My Lords, given my noble friend’s earlier commitment to international donation, is it not high time that we made a bilateral donation to Nepal in order to fulfil our duty of care to our 30,000 Gurkha veterans and ensure that they are finally vaccinated? I declare my interest as Deputy Colonel Commandant of the Brigade of Gurkhas.

I acknowledge my noble friend’s particular interest in Nepal and would be very glad to take that request back to the department.

My Lords, while multivariant vaccines would of course be a big step towards living with Covid, the WHO recently advised that the timeframe for their development is somewhat uncertain. What steps are the Government taking to ensure that emerging variants continue to be tackled individually while multi- variant vaccine development is ongoing?

That is precisely what Pfizer and Moderna are doing. They are looking at the different variants and our contracts with them will allow their vaccines to be tweaked in order to cope with those variants. Given the way that the regulatory authorities in this country work, they can now be manufactured very quickly and be available to the public within months.

My Lords, the Minister was so right to say that the best way to fight variants is to defeat the virus worldwide. I am grateful for what she said about donations but, in the scale of things, they are a drop in the ocean. Can she update the House on the Government’s position in the current negotiations at the WTO around the TRIPS waiver and can she say whether, in the negotiations with the drug companies that she referred to, we are using our leverage to ensure that they share their know-how with countries in the global South that could produce generic vaccines for their populations?

I can confirm that all those questions are considered in the round with the vaccine manufacturers we are in discussions with.
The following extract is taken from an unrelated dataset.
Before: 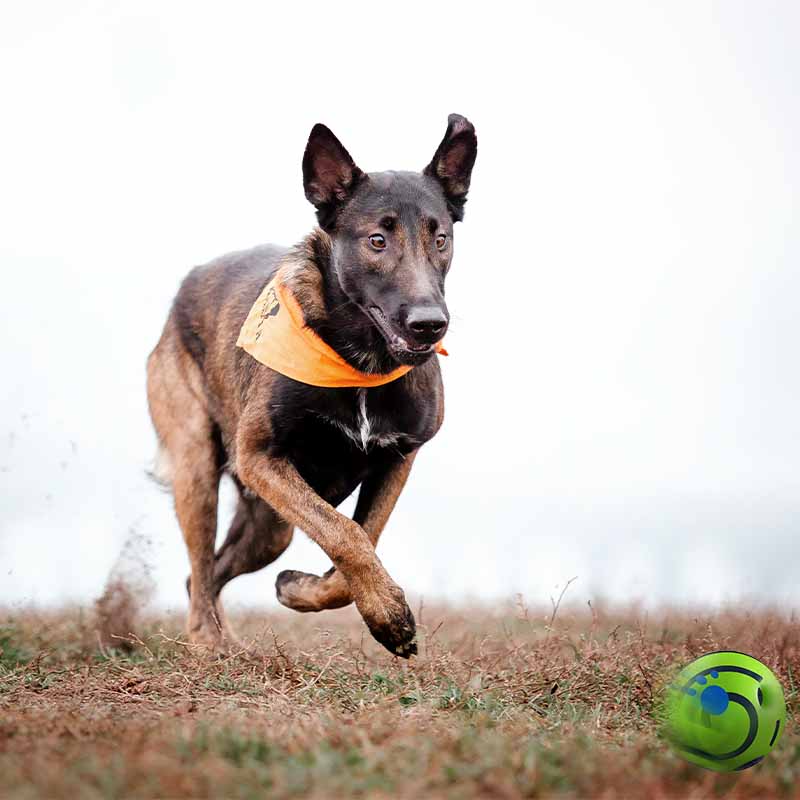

As to the noble Baroness’s initial question, I shall write.

My Lords, the noble Baroness, Lady Brinton, asked about the availability of Evusheld for those for whom a vaccine is wholly ineffective or contraindicated. I add that on Monday a study by the Washington University School of Medicine demonstrated that Evusheld was effective in providing protection against all variants of omicron. We as a Government are lagging behind 21 other countries which have entered into contracts for the availability of this for pre-exposure prophylaxis for the severely immunocompromised. Will the Government now act to put that contract in place?

I cannot commit to act but we now have that on the record and I will take it back to the department and make that request directly.

My Lords, I understand that due to the lack of sustainability and diversification of supply of the vaccine, still only 10% of people living in lower-income countries are fully vaccinated. What plans do Her Majesty’s Government have to support the TRIPS waiver for lower-income countries to improve the accessibility of vaccines, tests and treatment?

I said to the noble Baroness’s noble friend that I would write about we are doing on the TRIPS waiver, with which I am not familiar. I will endeavour to include the answer to the noble Baroness’s question in the letter to the noble Baroness, Lady Chakrabarti.

My Lords, those Members of your Lordships’ House, including me, who have recently had this disease, despite being fully vaccinated and boosted, will know that it is not entirely to be treated lightly, even post vaccination. Does the Minister agree that, while we certainly depend on vaccinations for the future and are hoping that they will evolve and become more widely available both here and elsewhere in the world, high levels of public health messaging about other forms of simple protection against transmission of this disease really need to continue and currently they really are not?

The noble Baroness makes a very good point. The “hands, face, space” message has seemingly long disappeared from sight. That is a very worthwhile suggestion, which I will be happy to take back to the Department of Health.